- Fragmento citado -
Los hombres hundieron en la indiferencia a las mujeres de la familia. Esa “divina indiferencia” me recordó la novela de Wescott y la ternura con la que ese escritor norteamericano escribió de los suyos, de los hombres de la familia siempre en el mundo de la decepción y el resentimiento, y en especial de las dos abuelas olvidadas de sí mismas y convencidas de que nadie las quería.
El libro todo rezuma “indiferencia”. Son indiferentes los unos con los otros, las mujeres nadan en indiferencia, no esperan nada para sí mismas y no se creen con derecho a ser amadas, escuchadas ni apreciadas.
Todo es indiferencia y lo que él llama “el misticismo analfabeto” de esa comunidad de pioneros en el oeste entre los que nació.
Retrato familiar similar en cualquier parte del mundo que explica que tanto el patriarcado como el matriarcado son regímenes de poder por lo tanto la gente no importa el sexo nunca es feliz, ni serena, ni plena ni satisfecha con la vida de todos los días.

- Registros enumerados -
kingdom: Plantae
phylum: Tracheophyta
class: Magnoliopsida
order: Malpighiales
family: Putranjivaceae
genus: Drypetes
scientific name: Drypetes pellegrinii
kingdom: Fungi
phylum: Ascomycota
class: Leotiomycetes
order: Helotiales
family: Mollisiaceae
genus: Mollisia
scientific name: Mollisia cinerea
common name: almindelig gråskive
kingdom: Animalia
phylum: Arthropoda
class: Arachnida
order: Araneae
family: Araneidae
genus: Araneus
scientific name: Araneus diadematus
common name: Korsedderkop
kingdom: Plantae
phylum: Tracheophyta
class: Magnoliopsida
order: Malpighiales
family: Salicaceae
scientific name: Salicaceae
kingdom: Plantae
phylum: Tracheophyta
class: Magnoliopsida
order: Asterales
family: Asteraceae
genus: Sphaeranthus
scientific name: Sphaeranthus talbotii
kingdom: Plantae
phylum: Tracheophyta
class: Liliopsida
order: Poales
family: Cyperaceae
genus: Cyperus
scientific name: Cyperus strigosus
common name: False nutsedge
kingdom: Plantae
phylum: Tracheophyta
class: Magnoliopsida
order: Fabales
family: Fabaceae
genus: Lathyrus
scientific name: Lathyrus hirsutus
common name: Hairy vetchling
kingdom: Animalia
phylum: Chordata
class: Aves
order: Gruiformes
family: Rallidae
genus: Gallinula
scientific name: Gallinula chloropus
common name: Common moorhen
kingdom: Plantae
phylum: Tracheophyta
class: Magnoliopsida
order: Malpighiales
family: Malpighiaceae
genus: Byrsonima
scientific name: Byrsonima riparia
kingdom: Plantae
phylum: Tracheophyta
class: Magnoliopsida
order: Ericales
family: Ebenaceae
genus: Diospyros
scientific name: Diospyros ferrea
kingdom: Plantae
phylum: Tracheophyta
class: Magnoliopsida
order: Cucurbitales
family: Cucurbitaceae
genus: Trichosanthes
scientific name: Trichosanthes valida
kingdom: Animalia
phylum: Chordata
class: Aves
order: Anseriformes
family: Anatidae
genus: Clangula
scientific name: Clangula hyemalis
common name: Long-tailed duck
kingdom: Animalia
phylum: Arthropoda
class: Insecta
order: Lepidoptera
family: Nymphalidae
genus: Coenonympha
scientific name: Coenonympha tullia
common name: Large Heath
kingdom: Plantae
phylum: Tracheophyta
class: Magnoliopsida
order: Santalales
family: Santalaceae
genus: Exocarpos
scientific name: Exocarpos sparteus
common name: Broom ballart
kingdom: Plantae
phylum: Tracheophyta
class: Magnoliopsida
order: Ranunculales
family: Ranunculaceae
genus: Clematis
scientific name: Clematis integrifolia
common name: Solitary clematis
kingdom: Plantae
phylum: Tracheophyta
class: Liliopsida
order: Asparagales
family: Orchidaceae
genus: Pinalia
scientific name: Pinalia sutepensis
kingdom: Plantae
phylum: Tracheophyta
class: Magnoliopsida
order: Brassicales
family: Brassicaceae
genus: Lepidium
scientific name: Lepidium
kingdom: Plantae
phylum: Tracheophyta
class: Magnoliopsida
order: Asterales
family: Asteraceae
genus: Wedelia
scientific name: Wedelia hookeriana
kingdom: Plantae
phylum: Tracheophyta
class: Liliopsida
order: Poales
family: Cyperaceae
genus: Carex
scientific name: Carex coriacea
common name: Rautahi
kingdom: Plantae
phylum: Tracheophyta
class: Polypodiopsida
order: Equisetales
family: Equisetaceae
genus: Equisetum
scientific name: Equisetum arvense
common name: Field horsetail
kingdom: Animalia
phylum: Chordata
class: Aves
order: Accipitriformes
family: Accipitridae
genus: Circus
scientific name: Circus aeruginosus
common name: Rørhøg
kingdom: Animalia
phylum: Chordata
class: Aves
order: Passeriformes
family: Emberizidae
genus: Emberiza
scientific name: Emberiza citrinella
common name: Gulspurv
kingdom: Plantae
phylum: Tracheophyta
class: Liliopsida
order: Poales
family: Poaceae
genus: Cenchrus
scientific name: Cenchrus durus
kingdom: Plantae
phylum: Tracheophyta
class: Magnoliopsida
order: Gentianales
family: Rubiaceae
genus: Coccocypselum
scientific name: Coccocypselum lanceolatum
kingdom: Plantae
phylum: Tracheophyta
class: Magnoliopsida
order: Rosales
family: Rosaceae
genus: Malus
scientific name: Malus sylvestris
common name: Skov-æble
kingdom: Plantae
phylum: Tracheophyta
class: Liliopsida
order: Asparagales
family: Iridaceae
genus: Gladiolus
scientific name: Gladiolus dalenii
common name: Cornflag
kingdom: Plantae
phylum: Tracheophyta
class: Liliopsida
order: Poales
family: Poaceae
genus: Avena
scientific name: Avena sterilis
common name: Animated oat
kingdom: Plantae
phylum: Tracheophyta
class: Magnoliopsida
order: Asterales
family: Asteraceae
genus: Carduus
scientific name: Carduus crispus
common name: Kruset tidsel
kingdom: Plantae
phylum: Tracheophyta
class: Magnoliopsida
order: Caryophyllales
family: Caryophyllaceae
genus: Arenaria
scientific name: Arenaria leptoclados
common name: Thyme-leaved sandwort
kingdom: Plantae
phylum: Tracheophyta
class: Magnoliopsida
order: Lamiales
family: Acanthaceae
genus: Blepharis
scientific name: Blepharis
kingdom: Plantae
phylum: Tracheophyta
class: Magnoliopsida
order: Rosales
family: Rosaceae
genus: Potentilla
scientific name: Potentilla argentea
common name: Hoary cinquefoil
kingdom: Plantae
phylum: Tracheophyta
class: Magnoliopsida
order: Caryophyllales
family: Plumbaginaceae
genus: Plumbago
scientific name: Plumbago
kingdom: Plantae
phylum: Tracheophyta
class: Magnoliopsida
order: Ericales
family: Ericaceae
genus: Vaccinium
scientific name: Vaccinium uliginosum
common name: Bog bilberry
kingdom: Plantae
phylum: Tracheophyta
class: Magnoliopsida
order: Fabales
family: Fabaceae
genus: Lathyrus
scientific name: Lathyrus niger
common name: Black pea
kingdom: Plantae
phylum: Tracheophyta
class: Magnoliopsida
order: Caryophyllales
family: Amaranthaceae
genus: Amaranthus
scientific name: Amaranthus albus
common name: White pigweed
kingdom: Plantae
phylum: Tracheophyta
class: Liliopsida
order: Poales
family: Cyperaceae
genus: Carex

- Tareas del ejercicio -
(a) Transcriba del fragmento citado el pasaje que comienza en "Los hombres hundieron" y termina en "los que nació.".
(b) Según el fragmento citado, ¿qué dos regímenes de poder se mencionan?

- Respuestas en orden -
(a)
Los hombres hundieron en la indiferencia a las mujeres de la familia. Esa “divina indiferencia” me recordó la novela de Wescott y la ternura con la que ese escritor norteamericano escribió de los suyos, de los hombres de la familia siempre en el mundo de la decepción y el resentimiento, y en especial de las dos abuelas olvidadas de sí mismas y convencidas de que nadie las quería.
El libro todo rezuma “indiferencia”. Son indiferentes los unos con los otros, las mujeres nadan en indiferencia, no esperan nada para sí mismas y no se creen con derecho a ser amadas, escuchadas ni apreciadas.
Todo es indiferencia y lo que él llama “el misticismo analfabeto” de esa comunidad de pioneros en el oeste entre los que nació.

(b) El patriarcado y el matriarcado.